Le quotidien des producteurs agricoles congolais s’éclaire d’une lueur d’espoir en cette fin de mois de juin 2026. Selon la dernière mercuriale du ministère du Commerce extérieur, les prix du café et du cacao bondissent sur les marchés internationaux, offrant une bouffée d’oxygène au secteur rural.
« Cette dynamique haussière est le reflet d’une demande mondiale qui ne faiblit pas pour nos produits de rente », souligne un analyste du ministère.
Le café Robusta grimpe ainsi à 3,53 $/kg, tandis que l’Arabica franchit la barre symbolique des 5 dollars, confirmant que la terre congolaise reste une valeur refuge face aux incertitudes climatiques mondiales.

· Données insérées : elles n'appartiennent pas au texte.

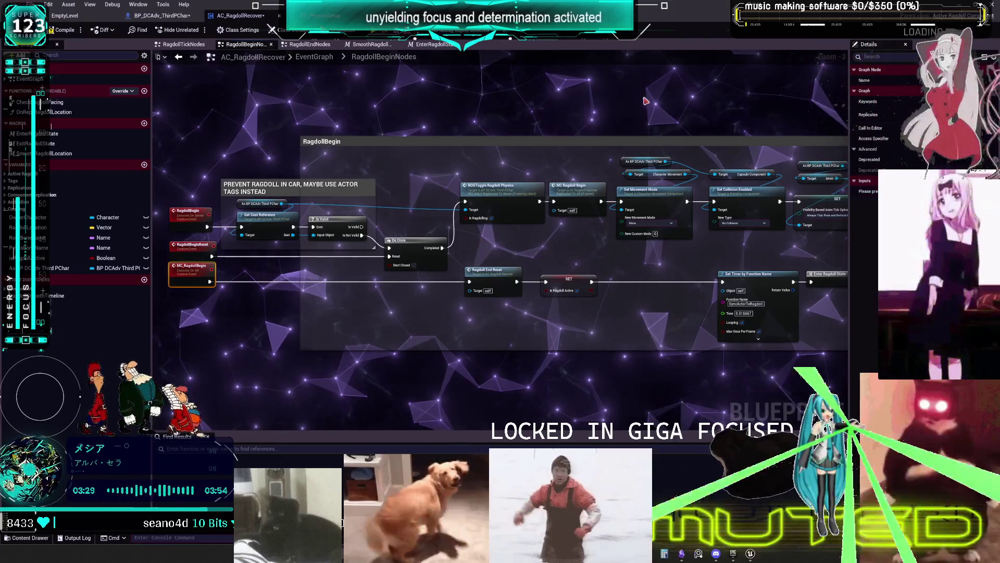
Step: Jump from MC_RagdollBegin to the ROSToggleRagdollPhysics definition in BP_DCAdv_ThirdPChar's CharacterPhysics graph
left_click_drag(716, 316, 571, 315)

Pendant que les plantations jubilent, le secteur extractif, poumon économique du pays, compose avec une réalité plus nuancée. Si le cobalt, métal de la transition énergétique, grappille quelques dollars pour s’établir à 55 603,20 $ la tonne, les métaux précieux comme l’or et le cuivre marquent le pas.
« Le recul du cuivre à 13 630,20 dollars la tonne nous impose une gestion prudente de nos recettes minières », prévient un expert de la Chambre des Mines.
Cette baisse, bien que légère, rappelle la volatilité extrême des cours mondiaux face auxquels la diversification économique de la RDC devient une urgence absolue.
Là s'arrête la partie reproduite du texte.